Shock and Awe

June 30, 2022 – We entered into June preparing to harvest from our spring planting and growing. We were keeping our turkeys and new layers in the garage. After work John went in to check on them and feed them. He picked up the feed scoop out of a box low and behold, there was a copperhead just lying there.  He had a moment of chills run down his spine as the hair on his arms stood up. He regained his composure, placed a screen over the box, and moved it outside where he dispatched the venomous snake.

On June 8th we were supposed to butcher the 65 meat chickens we had been raising for the past 12 weeks (we lost 10 of them early on). We moved them and the electric netting closer to the house and garden in preparation, but by the time we were done with the move, we were too tired to butcher so we decided to delay it one day.

The next morning John heard chickens in the front yard. This was baffling. Why are there chickens in the front yard? John went outside and realized it was some of the meat chickens. He quickly went to the pen and found only 10 chickens still inside. But a large portion of the fence was knocked down. As he looked around, he could see dead chickens all over the pasture. Shock and awe! He yelled for Katie and she came out to help. She too was awe struck. Our hearts sank. We began combing the pasture and found 10 alive but the other 45 were dead. We had already made arrangements to sell most of these chickens ($700 worth) and it just made us sick. Our egg layers and turkeys were fine, that was a relief.
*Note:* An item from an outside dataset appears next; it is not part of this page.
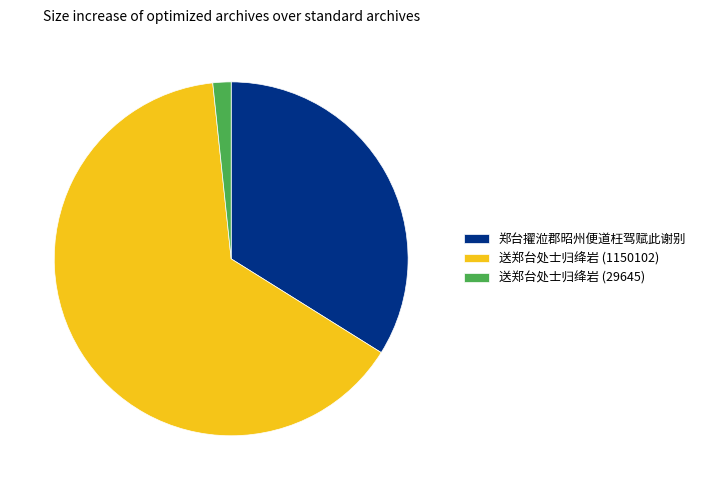

Count the number of slices in the pie.

3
We are kicking ourselves for wanting to delay 1 day. We collected up the dead chickens and loaded them into the tractor bucket.  Katie buried them in quite a bit of decomposing mulch in order to compost them. $700.00 compost. Wow! We are not certain, but we think this was the work of a few raccoons.

We decided to order another batch of meat chickens. We went back to the Cornish Crosses instead of the Big Red Broilers. The red chickens just did not grow as well as we thought they would. This time we only ordered 25 chicks (not 75 like last time). We think we timed it right so the meat chickens will be ready to process at the same time as the turkeys.

As the month rolled on, the apples were growing and the orchard looked fantastic. This is the real reason for the farm – we are building an apple orchard!

The last thing we did in June was to build and fill two more raised beds for the garden using pallets John picked up at work. The temperature is making it difficult to spend much time outside working so we stacked the remainder of the pallets and decided to hold off until it cools down before we build more beds.